The principal brought the idea for this no-cost, child-centered effort from another high school where he had worked. It has taken root in Roslyn, where as many as 60 students have participated annually. Its success is based on the fact that a message of tolerance coming from other students hits home with students much more forcefully, if organized properly, than any lecture on prejudice delivered by adults.

First, the students in the council are sensitized to the issues by attending training based on the nationally recognized A World of Difference program. The group is educated about how prejudice and stereotypes are perpetuated in society, how they lead to discrimination and violence and how to confront prejudice effectively. The students then work with a faculty adviser to create presentations through which they disseminate the important lessons they have learned to their peers and especially to younger students.

On the elementary level, a small group of council members elicit responses from students in elementary classes about issues that hurt them in the course of everyday experience. The younger children's descriptions of hurtful episodes invariably go beyond race and ethnicity to the ways in which youngsters feel discriminated against because of such factors as gender, disability or personal appearance.

Interactive Scenarios

The heightened awareness and sensitivity engendered by these sessions are clearly in evidence when the council takes its message to middle school youngsters. The high school students perform an interactive drama to a large body of and 7th - and 8th - graders, depicting real-life scenes in which prejudices are plainly exhibited. In one, an interracial couple in a restaurant encounters a series of discriminatory attitudes. In another, a student's lost wallet leads to harmful speculation about who may be responsible and threatens to become a major incident.

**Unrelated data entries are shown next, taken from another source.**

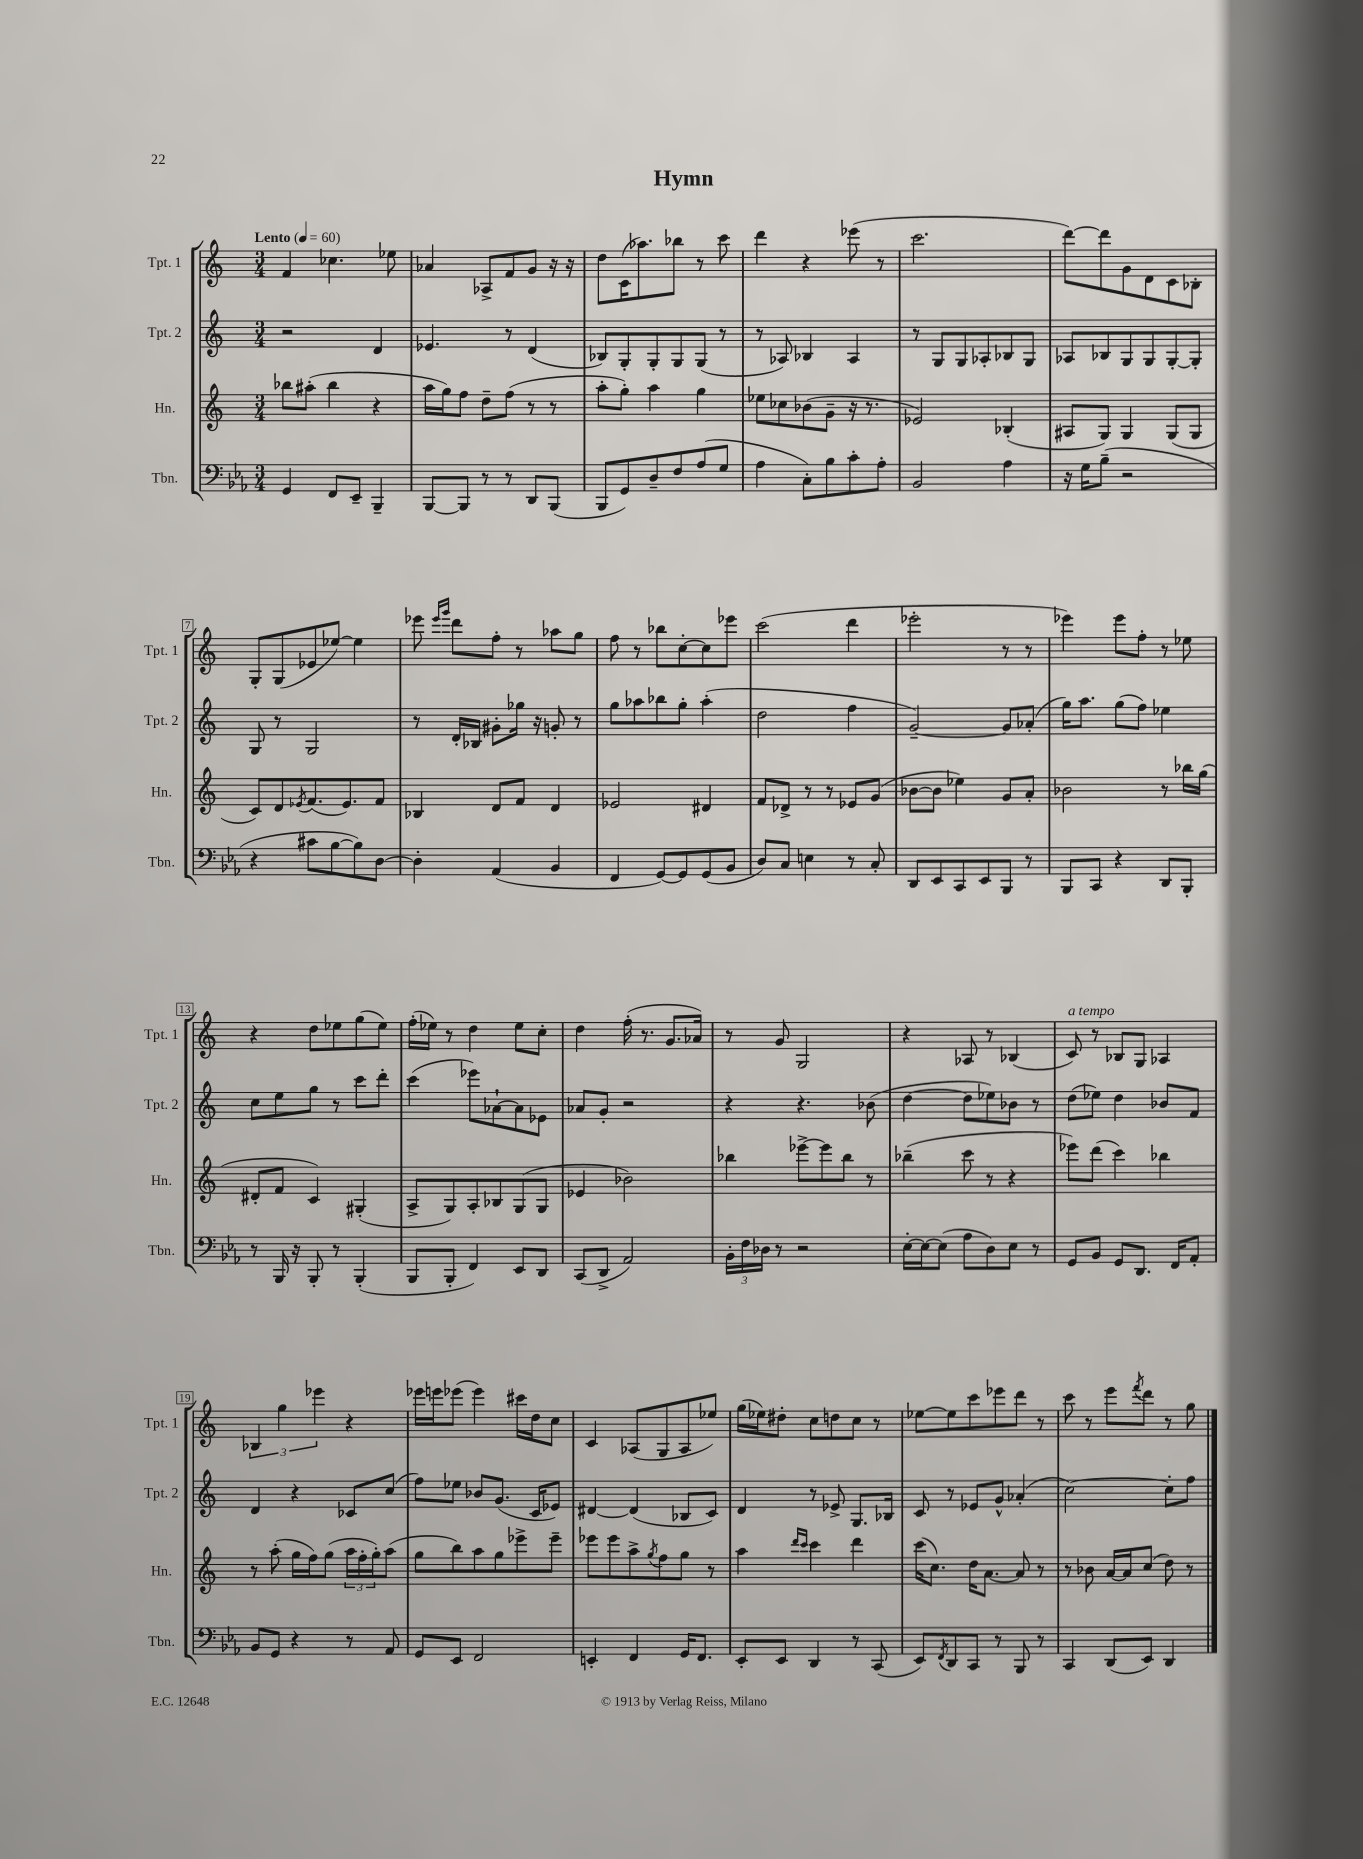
\header { title = "Hymn" }
<<
\new StaffGroup <<
\new Staff = "s0" \with { instrumentName = "Tpt. 1" shortInstrumentName = "Tpt. 1" } {
    \clef treble \key c \major \numericTimeSignature \time 3/4 \tempo "Lento" 4 = 60
    f'4 ces''4. ees''8 |
    aes'4 aes8-> f'8 g'8 r16 r16 |
    d''8 c'16( aes''8.) bes''8 r8 c'''8 |
    d'''4 r4 ees'''8( r8 |
    c'''2. |
    d'''8~) d'''8 g'8 d'8 c'8 bes8-. |
    g8-. g8( ees'8 ees''8~) ees''4 |
    ees'''8 \grace { ees'''16 g'''16 } d'''8 f''8-. r8 aes''8 g''8 |
    f''8 r8 bes''8 c''8~-. c''8 ees'''8 |
    c'''2( d'''4 |
    ees'''2-. r8 r8 |
    ees'''4) ees'''8 f''8-. r8 ees''8 |
    r4 d''8 ees''8 g''8( ees''8) |
    f''16-.( ees''16) r8 d''4 ees''8 c''8-. |
    d''4 f''16-.( r8. g'8. aes'16) |
    r8 g'8 g2 |
    r4 aes8 r8 bes4( |
    c'8^\markup { \italic "a tempo" }) r8 bes8 g8 aes4 |
    \tuplet 3/2 { bes4 g''4 ees'''4 } r4 |
    ees'''16 e'''16 ees'''8( ees'''4) cis'''16 d''16 c''8 |
    c'4 aes8( g8 aes8 ees''8) |
    g''16( ees''16) dis''8-. c''8 d''8 c''8 r8 |
    ees''8~ ees''8 c'''8 ees'''8 d'''8 r8 |
    c'''8 r8 e'''8 \acciaccatura { f'''8 } d'''8 r8 g''8 \bar "|." |
}
\new Staff = "s1" \with { instrumentName = "Tpt. 2" shortInstrumentName = "Tpt. 2" } {
    \clef treble \key c \major \numericTimeSignature \time 3/4
    r2 d'4 |
    ees'4. r8 d'4( |
    bes8) g8-. g8-. g8 g8( r8 |
    r8 aes8) bes4 aes4 |
    r8 g8 g8 aes8-. bes8 g8 |
    aes8 bes8 g8 g8 g8~-. g8-. |
    g8 r8 g2 |
    r8 d'16-. bes16 gis'8-. ges''16 r16 g'8-. r8 |
    g''8 aes''8 bes''8 g''8-. aes''4-.( |
    d''2 f''4 |
    g'2~--) g'8 aes'8-.( |
    g''16) a''8. g''8( f''8) ees''4 |
    c''8 e''8 g''8 r8 c'''8 d'''8-. |
    c'''4( ees'''8) aes'8~-! aes'8 ees'8 |
    aes'8 g'8-. r2 |
    r4 r4. bes'8( |
    d''4~ d''8 ees''8) bes'8 r8 |
    d''8( ees''8) d''4 bes'8 f'8 |
    d'4 r4 ces'8 c''8( |
    f''8) ees''8 bes'8 g'8.( c'16 ees'8) |
    dis'4~ dis'4( bes8 c'8) |
    d'4 r8 ees'8-> g8. bes16 |
    c'8 r8 ees'8 g'8-^ aes'4-.( |
    c''2~) c''8-. f''8 \bar "|." |
}
\new Staff = "s2" \with { instrumentName = "Hn." shortInstrumentName = "Hn." } {
    \clef treble \key c \major \numericTimeSignature \time 3/4
    bes''8 ais''8-.( bes''4 r4 |
    a''16 g''16) f''8 d''8-- f''8( r8 r8 |
    a''8-. g''8-.) a''4 g''4 |
    ees''8 ces''8 bes'8( g'8-- r16 r8. |
    ees'2) bes4-.( |
    ais8 g8) g4 g8( g8 |
    c'8) d'8 \acciaccatura { ees'8 } f'8.( ees'8.) f'8 |
    bes4 d'8 f'8 d'4 |
    ees'2 dis'4 |
    f'8 des'8-> r8 r8 ees'8 g'8( |
    bes'8~ bes'8 ees''4) g'8 a'8-. |
    bes'2 r8 bes''16 g''16( |
    dis'8-. f'8 c'4) gis4-.( |
    a8-> g8) a8-. bes8 g8( g8 |
    ees'4 bes'2) |
    bes''4 ees'''8~-> ees'''8 bes''8 r8 |
    bes''4--( c'''8 r8 r4 |
    ees'''8) d'''8( c'''4) bes''4 |
    r8 a''8-.( g''16 f''16) g''8( \tuplet 3/2 { a''16 f''16-. g''16-.) } a''8( |
    g''8 b''8) a''8 g''8 ees'''8-> ees'''8-- |
    ees'''8 ees'''8 a''8-> \acciaccatura { g''8 } f''8 g''8 r8 |
    a''4 \grace { d'''16 c'''16 } c'''4 d'''4 |
    c'''16( c''8.) d''16 a'8.~ a'8 r8 |
    r8 bes'8 a'16~ a'16 c''8( d''8) r8 \bar "|." |
}
\new Staff = "s3" \with { instrumentName = "Tbn." shortInstrumentName = "Tbn." } {
    \clef bass \key ees \major \numericTimeSignature \time 3/4
    g,4 f,8 ees,8-- bes,,4-- |
    bes,,8~ bes,,8 r8 r8 d,8 bes,,8( |
    bes,,8 g,8) d8-- f8 aes8( g8 |
    aes4 c8-.) bes8 c'8-. aes8-. |
    bes,2 aes4 |
    r16 g16 bes8--( r2 |
    r4 cis'8 bes8~ bes8) d8~ |
    d4-. aes,4( bes,4 |
    f,4 g,8~) g,8 g,8( bes,8 |
    d8) c8 e4 r8 c8-. |
    d,8 ees,8 c,8 ees,8 bes,,8 r8 |
    bes,,8 c,8 r4 d,8 bes,,8-. |
    r8 bes,,16 r16 bes,,8-. r8 bes,,4-.( |
    bes,,8 bes,,8-. f,4) ees,8 d,8 |
    c,8( d,8-> aes,2) |
    \tuplet 3/2 { bes,16-. f16 des16 } r8 r2 |
    ees16~-. ees16~ ees8( aes8 d8) ees8 r8 |
    g,8 bes,8 g,8 d,8. f,16 aes,8-. |
    bes,8 g,8 r4 r8 aes,8 |
    g,8 ees,8 f,2 |
    e,4-. f,4 g,16 f,8. |
    ees,8-. ees,8 d,4 r8 c,8( |
    ees,8) \acciaccatura { f,8 } d,8 c,8 r8 bes,,8 r8 |
    c,4 d,8( ees,8) d,4 \bar "|." |
}
>>
>>
\layout { \context { \Score \override BarNumber.stencil = #(make-stencil-boxer 0.1 0.3 ly:text-interface::print) } }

The response of the middle school youngsters is nothing short of astonishing. Prejudices that are clearly exaggerated to an adult eye are taken very seriously by the younger students, who become impassioned about the behavior they are witnessing--and don't hesitate to express it. After the performance, the council members remain in character for a question-and-answer session in which the "prejudiced" students try to defend-- to the raucous disapproval of the middle school students, who have not yet suspended their disbelief--their indefensible words and actions.

The message is getting through.

"Now that our system has such a diverse population, it's important that children learn to get along with each other," says Phyllis Granat, a home and careers teacher at Roslyn High School who supervises the group. She readily admits that what started out as just another extracurricular job a few years has grown into a personal mission.

Along with Stoller, she has steered many of the students in the Principal's Advisory Council into a regional AntiBias Task Force, involving 30 students from each of several high schools. The task force has become an important consultative body in promoting education on these issues and acting as a liaison with the police in dealing with bias incidents throughout the area.

One Dramatic Result

This all takes a great deal of work and planning, but the students in the Principal's Advisory Council become very committed to it. And they see results.

Granat tells the story of a 6th -grader who hadn't spoken a word in class for the first two months of the school year. It turned out the student's father was disabled, and she was embarrassed about it and didn't know how to communicate her feelings. After seeing a council presentation in her classroom, she emerged from her silence. "Now I know I don't have to be embarrassed," she told her teacher.

The students and adults devoted to the work of the Principal's Advisory Council have no illusions about changing the world overnight, but they also know they are truly making a difference.

Frank Tassone is superintendent of the Roslyn Public Schools Box 367 Roslyn, N.Y. 11576.